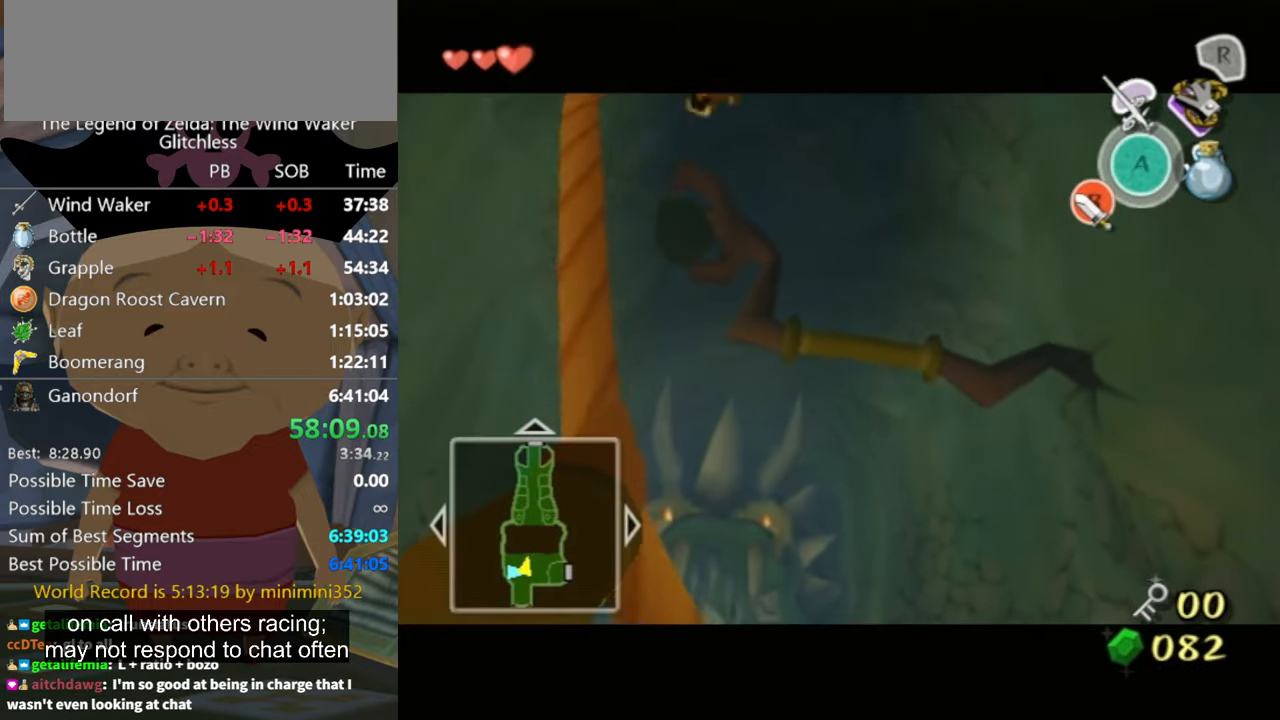
{"buttons": [], "left_stick": "center", "right_stick": "center", "button_events": []}
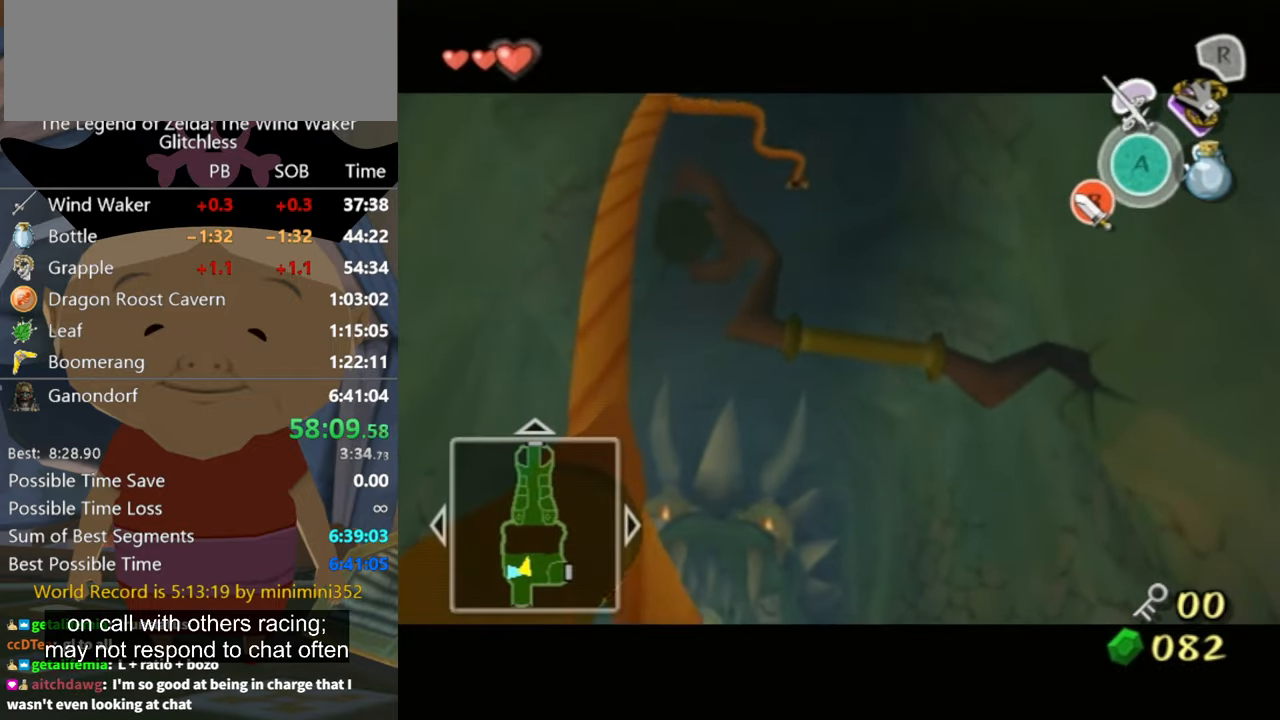
{"buttons": [], "left_stick": "center", "right_stick": "center", "button_events": []}
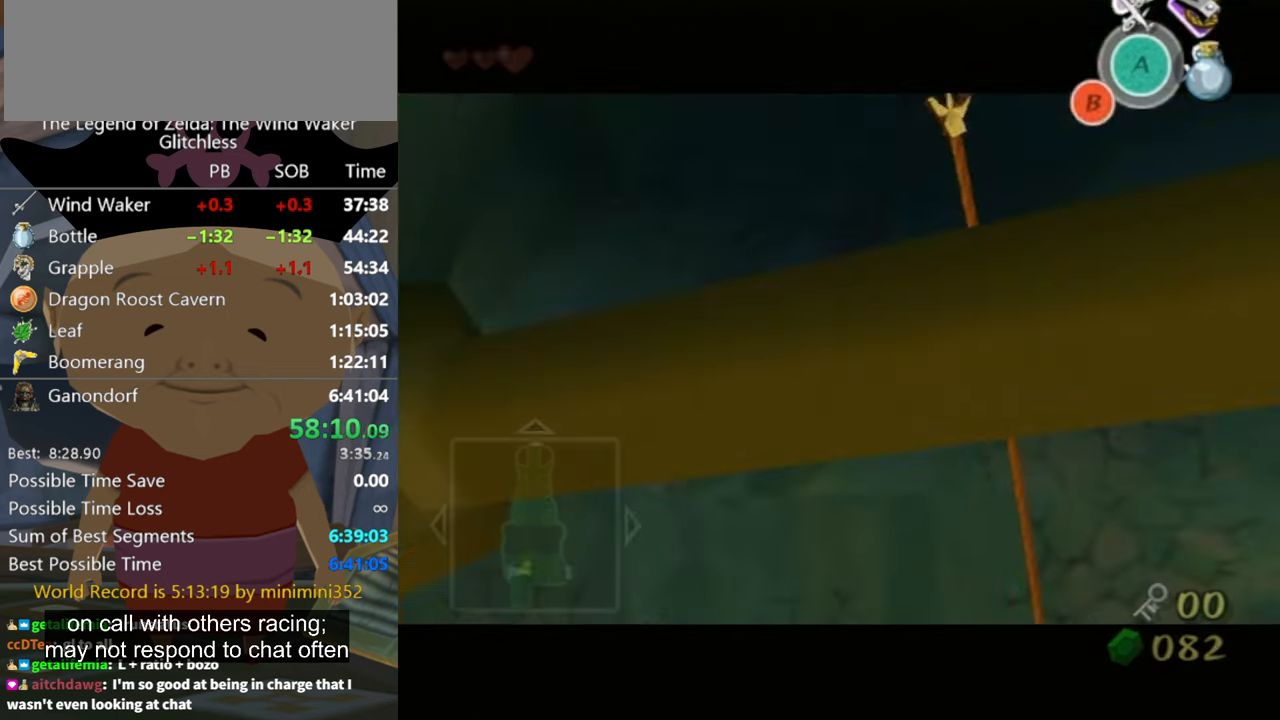
{"buttons": [], "left_stick": "center", "right_stick": "center", "button_events": []}
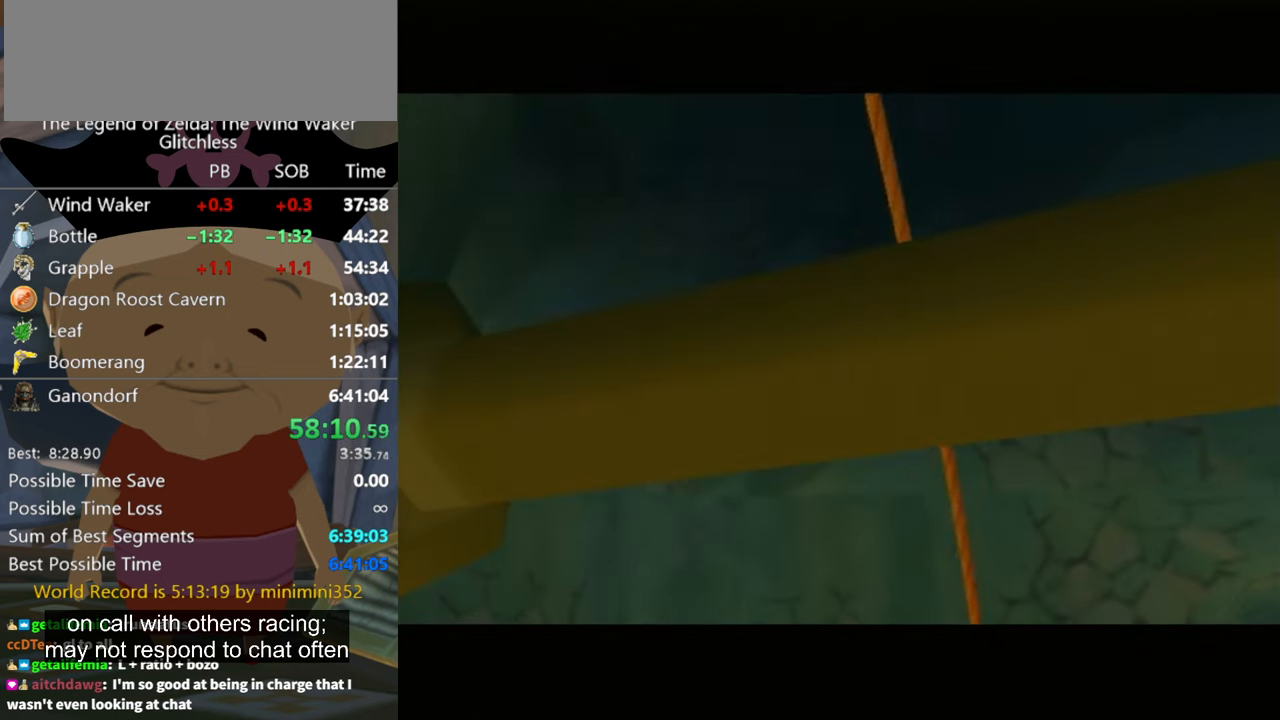
{"buttons": [], "left_stick": "center", "right_stick": "center", "button_events": []}
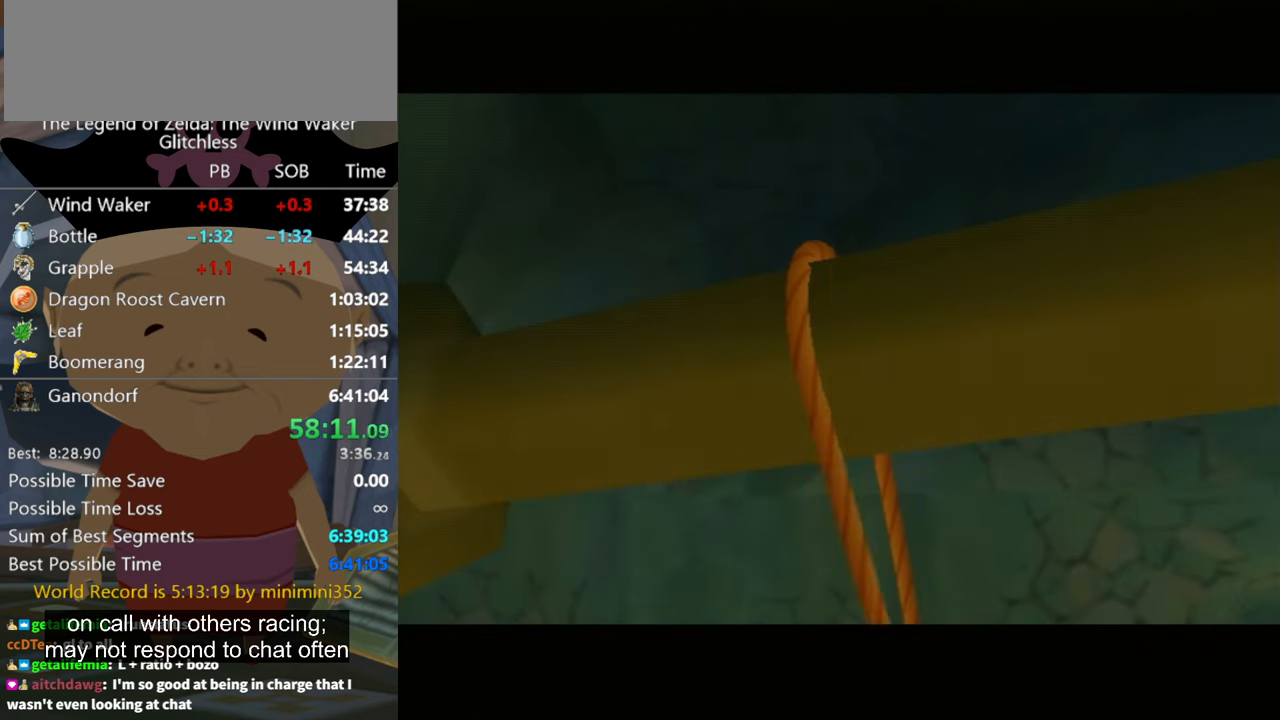
{"buttons": [], "left_stick": "center", "right_stick": "center", "button_events": []}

EXERCISE GOAL.
Pictures aside, the material must be written out word for word.

WRITTEN ANSWER.
{"buttons": [], "left_stick": "center", "right_stick": "center", "button_events": []}
{"buttons": [], "left_stick": "center", "right_stick": "center", "button_events": []}
{"buttons": [], "left_stick": "center", "right_stick": "center", "button_events": []}
{"buttons": [], "left_stick": "center", "right_stick": "center", "button_events": []}
{"buttons": [], "left_stick": "center", "right_stick": "center", "button_events": []}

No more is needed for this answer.